Mark Dallagher’s ordeal caused by ear print evidence has been criticized widely in the U.K. On February 3, 2004, the London Times (OnLine edition), ran an article by Roger Ede titled, "Wrongful convictions put forensic science in the dock." See http://www.timesonline.co.uk/article/0,,200-984075,00.html Ede is, himself, a co-author of a 2003 book on forensic practice in criminal cases published in the U.K. In the story, the author comments on a number of wrongful convictions that have occurred in Great Britain. These cases dealt with different branches of the forensic sciences. About the ear print case, Ede said:
"Mark Dallagher was jailed in 1998 after a prosecution expert told his trial that an earprint on a window at the home of the victim, a 94-year-old-woman, was certainly his. That evidence has since been discredited and new DNA evidence has implicated a different person. Mr. Dallagher was cleared last month."
"Forensic Science" is a broad label, under which many different disciplines labor. Some of these disciplines can point to many years of experience and have amassed a voluminous professional literature that sits atop of accumulated data supporting a good-faith belief in the worth of its findings. Friction ridge impression evidence is one of these. Forensic document examination is another. There are others. But research can never stop in any field. No matter how convinced in the infallibility of a profession’s tenets one may be, research challenging its conclusions is always desirable and should never be abandoned. After all, if the belief in the reliability of a science is so powerful, any additional research is simply likely to keep reinforcing the foundation for that belief. Additional research is not an enemy of established forensic sciences that are worthy of trust. But such research will ferret out instances where the trust is unwarranted.

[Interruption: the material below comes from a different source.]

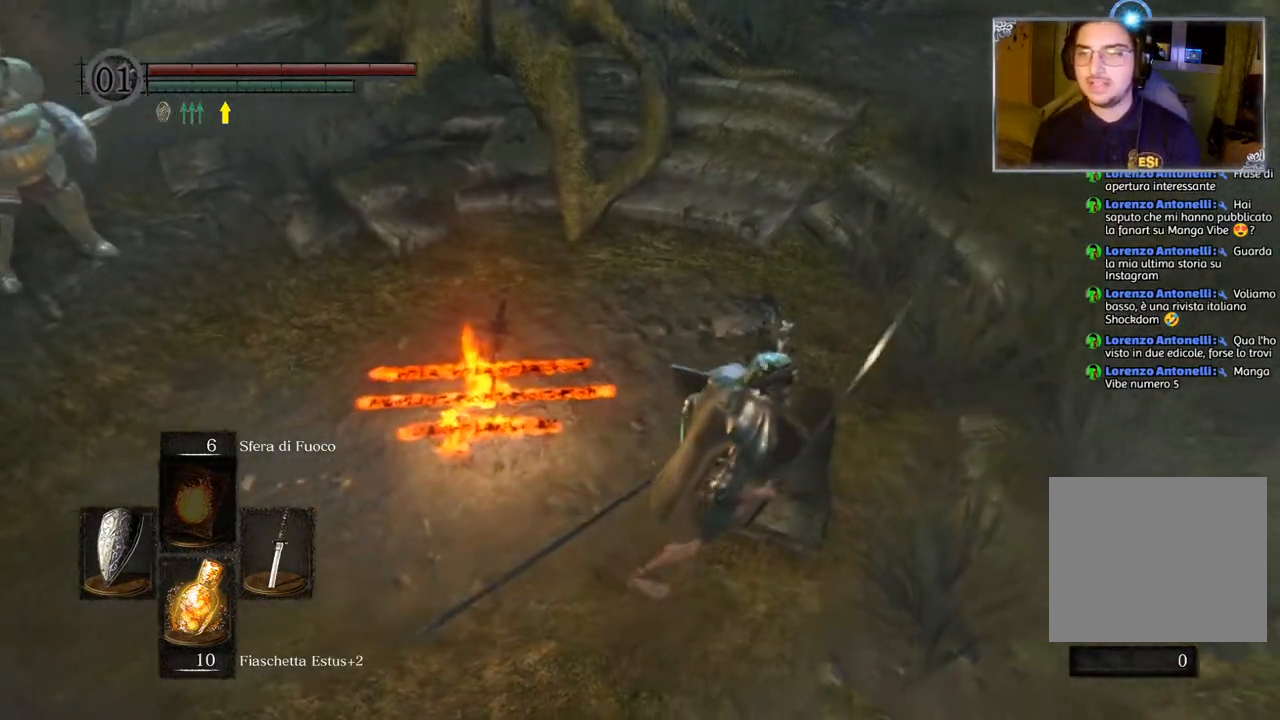
{"buttons": [], "left_stick": "center", "right_stick": "center", "events": [[50, "CIRCLE", "up"], [183, "left_stick", "center"], [317, "START", "down"], [467, "START", "up"]]}
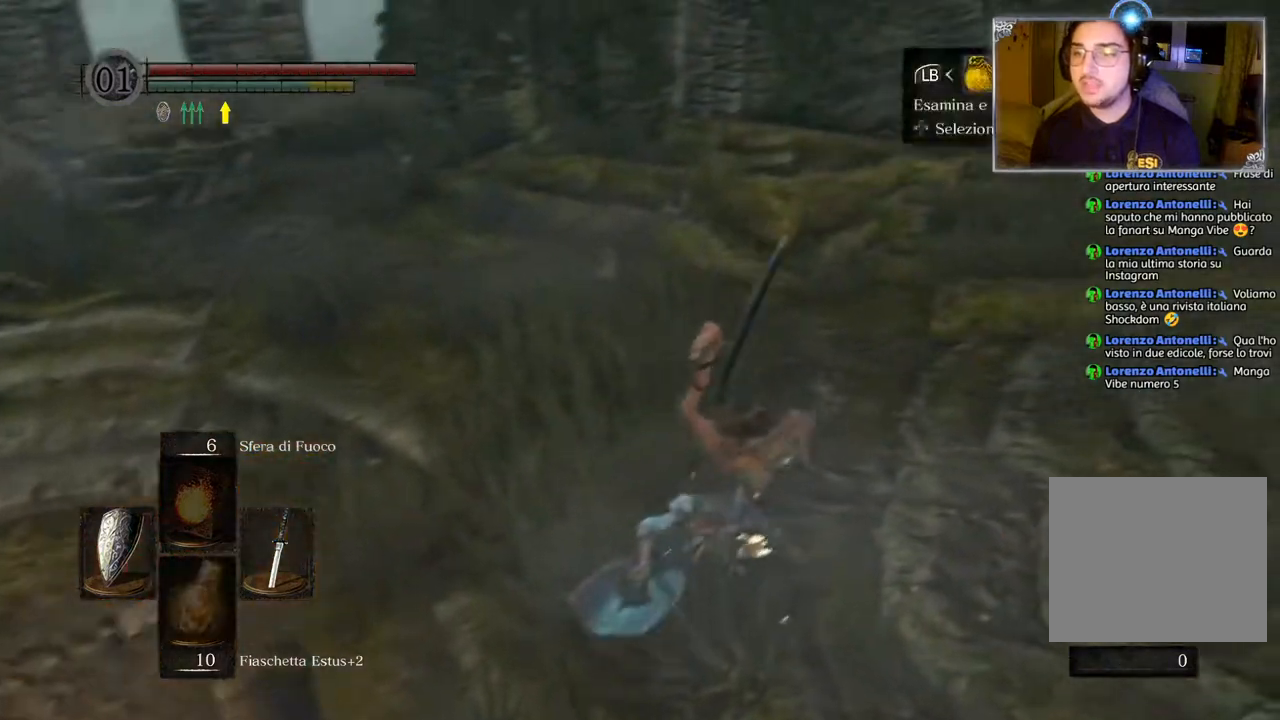
{"buttons": [], "left_stick": "center", "right_stick": "center", "events": [[117, "DPAD_RIGHT", "down"], [217, "DPAD_RIGHT", "up"], [233, "CROSS", "down"], [333, "CROSS", "up"]]}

The real danger in disciplines that have existed for a long time is not that their underlying premises will be proved wrong, but that experts in the field will go farther than research and experience of the past justify. There is a danger that methodologies that are used for some purposes will be misused, often unintentionally and in good faith, to achieve results which the methodologies cannot warrant. There is an even greater danger that well-meaning laboratory examiners will, when defending their livelihood on the witness stand, overstate the probative value of their findings and thus lull a fact finder into the false belief that the forensic evidence proves much more than it actually does. Since forensic evidence is ordinarily produced only by the prosecution, the result is, inevitably, a conviction that rests on less solid scientific grounds than the fact finder has reason to believe."